Patricia Ferguson MSP has launched a public consultation on a proposed Bill with the aim of modernising the investigation of sudden and accidental deaths in Scotland.

The current position

Under current legislation, fatal accident inquiries serve two functions:

to find out what happened; and
to ensure that lessons are learned.

Proposed Inquiries into Deaths (Scotland) Bill

In the introduction to the consultation, Ms Ferguson states that the aim of her proposed Bill is to ensure a greater emphasis on the lessons to be learned. The Bill provides for:

Extending the scope of FAIs to cover all work-related deaths. Currently, only deaths resulting from accidents at work are covered by legislation. Deaths from industrial diseases or deaths as a result of exposure at work to certain substances are not covered;
Recommendations of Sheriffs at the end of inquiries to be legally enforceable; and
Speeding up the process of investigating deaths.

What next?

Lord Cullen undertook a Review of the Fatal Accident Inquiry Legislation which was published in 2009. At the present point in time only some of Lord Cullen's recommendations have been incorporated, such as the Scottish Fatalities Investigation Unit which was set up in 2010 to provide expertise and specialist advice for Procurators Fiscal from the very earliest stages of non-criminal deaths investigations.



The Scottish Government has, however, committed to bringing forward its own Bill to further implement the recommendations of Lord Cullen’s Review within the current parliament.

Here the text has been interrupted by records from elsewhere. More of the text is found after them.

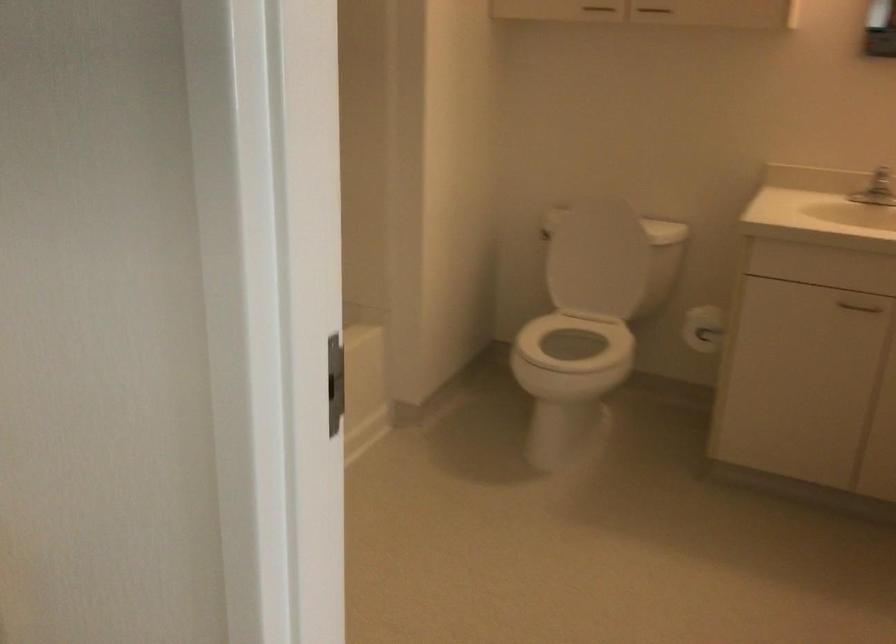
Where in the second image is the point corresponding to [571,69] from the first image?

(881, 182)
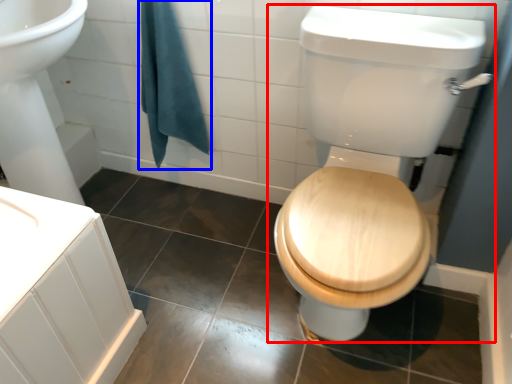
Question: Which object appears closest to the camera in this image, toilet (highlighted by a red box) or bath towel (highlighted by a blue box)?

Choices:
 (A) toilet
 (B) bath towel

Answer: (A)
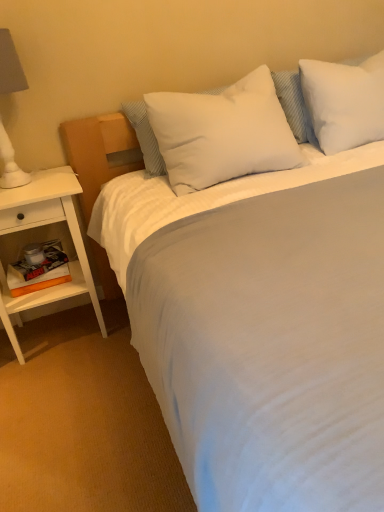
At what (x,y) coordinates should I click in order to perform the action: click on vacant area located to the right-hand side of white matte lampshade at left. Please return your answer as a coordinate pair (x, y). The width and height of the screenshot is (384, 512). Looking at the image, I should click on (63, 180).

Ms Ferguson’s proposed Bill, including the provision for Sheriffs' recommendations being legally binding, would go further than the reforms proposed by the Cullen Review. However before her Members’ Bill can be introduced, the final proposals must secure the support of at least 18 other MSPs from two or more political parties. If introduced, a Members’ Bill then follows a three stage scrutiny process during which it may be amended or rejected outright. If it is passed at the end of the process it will then become an Act of Parliament.



The consultation period will run until 22 November 2013.